Alung (20) sopir cadangan merangkap kernet berjalan perlahan ke masing-masing penumpang. Ia menagih ongkos. Penumpang dewasa membayar Rp 4.000, sedangkan penumpang pelajar dan anak-anak membayar Rp 3.000.
"Hei tayo, hei tayo, hei tayo," ujar Alung berusaha menghibur penumpang. Tidak ada pengamen yang menaiki Metromini ini.
Sepanjang perjalanan ada sepuluh penumpang lain yang naik. Seorang ibu dengan anak balitanya, empat orang pekerja swasta, dua orang mahasiswa, dan dua orang ibu-ibu yang membawa belanjaan.
"Udah sering naik Metromini. Tidak ribet karena bisa turun di pinggir jalan. Searah ke rumah juga," kata Abdul (16).
Ia beberapa kali mengipas-ngipas badan karena kegerahan. Ketika ditanya, ia menjawab tidak masalah.
Rina (32) yang membawa anaknya menuturkan, dia berusaha menyamankan diri di dalam Metromini. Ia tidak keberatan selama sopir tidak ugal-ugalan.
"Nyaman-nyamanin aja. Kalau sopir ugal-ugalan saya minta turun," Rina (32).
Ia sempat mengomeli anaknya yang membuang sampah sembarangan di bus dan melalui jendela. "Eh, jangan begitu (buang sampah), lain kali tidak boleh ya. Disimpan, nanti buang ke tong sampah," katanya.
Terseok
Alung mengatakan, bus ini terakhir kali diservis sekitar enam bulan lalu. Servis meliputi cat, dempul, dan mesin.
"Servis sekalian uji kir. Sekarang sudah tidak bisa uji kir. Tunggu dikandangin sama bos jadi besi tua," kata Alung.
Menurutnya, dalam waktu dekat Metromini tidak beroperasi karena kalah saing dengan moda transportasi sejenis yang lebih modern.
Sementara itu, Ambon mengatakan, dirinya berusaha bertahan sebisa mungkin. Petugas Dinas Perhubungan sering merazia sehingga dia harus kucing-kucingan.
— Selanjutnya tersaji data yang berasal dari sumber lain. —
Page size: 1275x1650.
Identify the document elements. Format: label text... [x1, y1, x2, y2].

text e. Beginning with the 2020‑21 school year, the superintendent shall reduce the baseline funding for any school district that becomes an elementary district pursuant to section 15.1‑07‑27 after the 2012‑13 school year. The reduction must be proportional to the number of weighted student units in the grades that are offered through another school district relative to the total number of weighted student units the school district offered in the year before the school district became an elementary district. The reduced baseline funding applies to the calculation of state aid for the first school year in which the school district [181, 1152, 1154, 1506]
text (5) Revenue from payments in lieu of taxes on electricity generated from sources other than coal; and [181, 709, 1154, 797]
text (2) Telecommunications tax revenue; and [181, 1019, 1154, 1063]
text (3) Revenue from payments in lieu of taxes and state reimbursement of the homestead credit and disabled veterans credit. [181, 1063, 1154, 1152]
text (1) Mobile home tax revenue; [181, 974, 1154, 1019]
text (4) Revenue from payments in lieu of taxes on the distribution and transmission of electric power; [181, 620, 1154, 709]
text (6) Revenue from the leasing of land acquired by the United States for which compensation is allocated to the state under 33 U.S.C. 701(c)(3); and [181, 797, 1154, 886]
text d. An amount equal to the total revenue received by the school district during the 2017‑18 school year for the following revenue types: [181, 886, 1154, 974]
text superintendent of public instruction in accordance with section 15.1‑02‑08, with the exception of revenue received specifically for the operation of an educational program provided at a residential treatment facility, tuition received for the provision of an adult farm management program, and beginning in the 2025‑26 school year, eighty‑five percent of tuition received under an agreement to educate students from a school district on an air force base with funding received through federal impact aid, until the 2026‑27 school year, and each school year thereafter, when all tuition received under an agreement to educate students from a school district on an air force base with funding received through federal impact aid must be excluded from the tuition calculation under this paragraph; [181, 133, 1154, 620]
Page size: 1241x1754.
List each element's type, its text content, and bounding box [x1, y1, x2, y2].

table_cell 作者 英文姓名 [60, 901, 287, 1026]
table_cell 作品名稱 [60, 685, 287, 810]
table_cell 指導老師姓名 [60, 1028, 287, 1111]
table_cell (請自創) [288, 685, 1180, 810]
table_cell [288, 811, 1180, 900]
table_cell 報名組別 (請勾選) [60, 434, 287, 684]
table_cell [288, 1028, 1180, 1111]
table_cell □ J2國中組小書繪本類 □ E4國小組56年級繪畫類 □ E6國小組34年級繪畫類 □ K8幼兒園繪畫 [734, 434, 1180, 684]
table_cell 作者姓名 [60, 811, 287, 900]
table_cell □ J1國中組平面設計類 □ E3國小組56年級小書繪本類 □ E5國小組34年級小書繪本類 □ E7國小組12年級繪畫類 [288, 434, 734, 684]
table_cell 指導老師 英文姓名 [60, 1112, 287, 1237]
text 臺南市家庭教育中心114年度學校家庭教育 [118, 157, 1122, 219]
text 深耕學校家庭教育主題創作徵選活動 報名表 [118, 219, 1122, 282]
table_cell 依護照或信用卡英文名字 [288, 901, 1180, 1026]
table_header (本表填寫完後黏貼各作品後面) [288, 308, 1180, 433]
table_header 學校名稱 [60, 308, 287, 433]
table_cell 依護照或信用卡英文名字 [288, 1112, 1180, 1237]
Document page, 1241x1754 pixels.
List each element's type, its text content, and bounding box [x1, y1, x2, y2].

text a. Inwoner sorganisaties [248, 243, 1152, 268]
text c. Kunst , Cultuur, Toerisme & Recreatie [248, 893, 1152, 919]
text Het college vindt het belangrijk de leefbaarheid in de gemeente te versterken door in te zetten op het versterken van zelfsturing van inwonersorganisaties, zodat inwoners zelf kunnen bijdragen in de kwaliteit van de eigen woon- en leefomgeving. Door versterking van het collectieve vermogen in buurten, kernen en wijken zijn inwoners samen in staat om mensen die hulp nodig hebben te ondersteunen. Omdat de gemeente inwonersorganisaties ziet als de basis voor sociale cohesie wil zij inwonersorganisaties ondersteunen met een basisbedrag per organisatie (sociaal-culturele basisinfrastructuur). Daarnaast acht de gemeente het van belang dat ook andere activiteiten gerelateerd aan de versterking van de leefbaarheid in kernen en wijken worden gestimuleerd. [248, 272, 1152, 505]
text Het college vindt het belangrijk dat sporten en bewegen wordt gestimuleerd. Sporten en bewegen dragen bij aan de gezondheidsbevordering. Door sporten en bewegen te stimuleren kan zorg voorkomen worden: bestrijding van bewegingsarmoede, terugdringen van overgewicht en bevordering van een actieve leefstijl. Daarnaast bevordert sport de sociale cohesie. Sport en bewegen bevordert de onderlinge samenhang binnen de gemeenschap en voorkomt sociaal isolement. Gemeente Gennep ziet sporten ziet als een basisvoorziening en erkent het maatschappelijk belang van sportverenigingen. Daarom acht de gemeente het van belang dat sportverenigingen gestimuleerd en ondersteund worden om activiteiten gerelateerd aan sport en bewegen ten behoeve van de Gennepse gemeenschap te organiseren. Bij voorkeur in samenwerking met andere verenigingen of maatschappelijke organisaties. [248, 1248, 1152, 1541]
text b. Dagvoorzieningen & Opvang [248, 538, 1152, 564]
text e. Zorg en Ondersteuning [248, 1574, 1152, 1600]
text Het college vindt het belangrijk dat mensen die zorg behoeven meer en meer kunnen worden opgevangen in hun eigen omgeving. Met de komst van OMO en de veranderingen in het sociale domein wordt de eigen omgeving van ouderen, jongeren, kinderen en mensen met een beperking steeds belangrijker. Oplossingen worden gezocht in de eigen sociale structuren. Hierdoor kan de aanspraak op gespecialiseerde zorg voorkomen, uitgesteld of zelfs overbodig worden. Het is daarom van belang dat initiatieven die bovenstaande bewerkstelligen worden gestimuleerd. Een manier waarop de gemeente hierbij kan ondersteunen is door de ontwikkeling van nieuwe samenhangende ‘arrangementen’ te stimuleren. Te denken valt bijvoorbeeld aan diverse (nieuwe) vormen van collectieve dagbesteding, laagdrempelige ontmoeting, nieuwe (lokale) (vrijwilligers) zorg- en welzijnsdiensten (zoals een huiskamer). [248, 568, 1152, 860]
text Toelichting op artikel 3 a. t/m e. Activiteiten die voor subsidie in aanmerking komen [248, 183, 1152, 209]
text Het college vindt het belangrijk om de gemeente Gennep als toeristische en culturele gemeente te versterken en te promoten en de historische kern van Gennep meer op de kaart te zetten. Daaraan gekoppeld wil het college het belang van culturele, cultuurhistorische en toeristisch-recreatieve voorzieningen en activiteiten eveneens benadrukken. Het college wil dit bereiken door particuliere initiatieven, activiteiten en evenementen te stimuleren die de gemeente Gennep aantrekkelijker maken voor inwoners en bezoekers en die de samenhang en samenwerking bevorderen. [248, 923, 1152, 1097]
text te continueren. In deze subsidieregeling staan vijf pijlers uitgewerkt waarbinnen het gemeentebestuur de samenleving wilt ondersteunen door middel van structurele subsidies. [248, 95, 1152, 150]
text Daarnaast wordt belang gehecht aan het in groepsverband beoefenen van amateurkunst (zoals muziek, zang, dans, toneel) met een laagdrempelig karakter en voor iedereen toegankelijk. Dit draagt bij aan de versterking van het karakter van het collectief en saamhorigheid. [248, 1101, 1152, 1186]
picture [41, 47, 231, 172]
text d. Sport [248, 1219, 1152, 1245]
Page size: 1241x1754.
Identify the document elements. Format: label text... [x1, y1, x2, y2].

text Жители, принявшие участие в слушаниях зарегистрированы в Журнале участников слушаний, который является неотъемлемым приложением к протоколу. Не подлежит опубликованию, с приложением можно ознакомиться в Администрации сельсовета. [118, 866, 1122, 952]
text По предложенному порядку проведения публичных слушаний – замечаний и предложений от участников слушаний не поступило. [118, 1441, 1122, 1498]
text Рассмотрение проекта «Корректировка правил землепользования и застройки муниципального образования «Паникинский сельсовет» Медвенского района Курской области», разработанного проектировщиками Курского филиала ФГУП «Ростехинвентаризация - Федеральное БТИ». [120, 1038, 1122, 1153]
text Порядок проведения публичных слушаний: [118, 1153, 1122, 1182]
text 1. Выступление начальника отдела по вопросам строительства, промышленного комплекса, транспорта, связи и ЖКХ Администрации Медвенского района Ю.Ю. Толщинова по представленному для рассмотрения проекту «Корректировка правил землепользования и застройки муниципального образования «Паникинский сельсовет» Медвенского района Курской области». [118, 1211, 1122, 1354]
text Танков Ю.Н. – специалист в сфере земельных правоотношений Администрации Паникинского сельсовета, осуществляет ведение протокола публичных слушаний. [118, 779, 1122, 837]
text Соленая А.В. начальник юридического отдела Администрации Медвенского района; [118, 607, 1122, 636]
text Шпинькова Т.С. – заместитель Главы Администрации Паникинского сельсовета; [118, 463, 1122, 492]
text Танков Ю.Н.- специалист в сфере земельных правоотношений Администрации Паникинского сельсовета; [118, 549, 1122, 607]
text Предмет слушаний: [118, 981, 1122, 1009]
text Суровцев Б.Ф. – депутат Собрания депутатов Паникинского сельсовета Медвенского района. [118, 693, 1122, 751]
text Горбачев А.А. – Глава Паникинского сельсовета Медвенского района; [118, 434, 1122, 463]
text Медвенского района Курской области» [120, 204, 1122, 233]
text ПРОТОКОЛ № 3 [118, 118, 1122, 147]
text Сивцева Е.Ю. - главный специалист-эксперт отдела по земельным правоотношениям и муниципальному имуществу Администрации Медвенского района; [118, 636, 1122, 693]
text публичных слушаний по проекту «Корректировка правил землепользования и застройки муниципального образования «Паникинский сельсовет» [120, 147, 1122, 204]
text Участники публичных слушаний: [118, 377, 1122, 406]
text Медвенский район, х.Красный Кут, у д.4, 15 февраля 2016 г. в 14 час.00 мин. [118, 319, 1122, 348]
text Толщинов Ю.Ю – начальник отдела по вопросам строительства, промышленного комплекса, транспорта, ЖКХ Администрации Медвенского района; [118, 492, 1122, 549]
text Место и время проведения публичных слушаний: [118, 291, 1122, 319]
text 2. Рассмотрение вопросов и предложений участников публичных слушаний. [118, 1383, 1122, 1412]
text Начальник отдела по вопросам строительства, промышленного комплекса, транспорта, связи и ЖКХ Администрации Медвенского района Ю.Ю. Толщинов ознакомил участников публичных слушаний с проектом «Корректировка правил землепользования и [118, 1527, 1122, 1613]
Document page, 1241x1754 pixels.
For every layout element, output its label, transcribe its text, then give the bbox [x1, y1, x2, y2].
"Sehari paling banyak dapat Rp 700.000. Nanti setoran Rp 250.000. Sisanya bagi dua termasuk makan dan rokok. Pas-pasan," katanya.
Dalam sehari, mereka menghabiskan uang Rp 50.000-Rp 100.000 untuk makan dua kali dan dua bungkus rokok. Pengeluaran akan semakin besar apabila menghabiskan waktu atau nongkrong bersama sopir lain.
Apabila setoran tidak mencapai target, mereka akan menombok dahulu dengan uang sendiri atau kelebihan hari sebelumnya. Jika masih kurang, maka kekurangan setoran akan dipenuhi di hari berikutnya.
Mereka tidak kehabisan akal, menyewakan bus jadi salah satu solusi. Selain terhindar razia, mereka mendapat keuntungan lebih banyak.
"Kalau ada yang sewa bus syukurlah. Setiap orang bayar Rp 4.000. Jumlah orang bebas selama bisa naik. Ada 27 bangku, sisanya berdiri," ucapnya.
Ambon dan Alung tidak bisa bergabung dengan Jak Lingko. Mereka memang bisa menyetir, tetapi tidak memiliki surat izin mengemudi atau SIM. Sementara syarat mutlak bergabung dengan Jak Lingko adalah punya SIM.
"Kalau Metromini siapa saja bisa bawa asalkan bisa nyetir," ucap Alung.
Mereka berdua tidak punya rencana apa-apa jika nantinya Metromini harus mati. Mungkin mereka akan kembali ke jalanan. Sebab Ambon dan Alung dulunya bergelut di jalanan yang keras.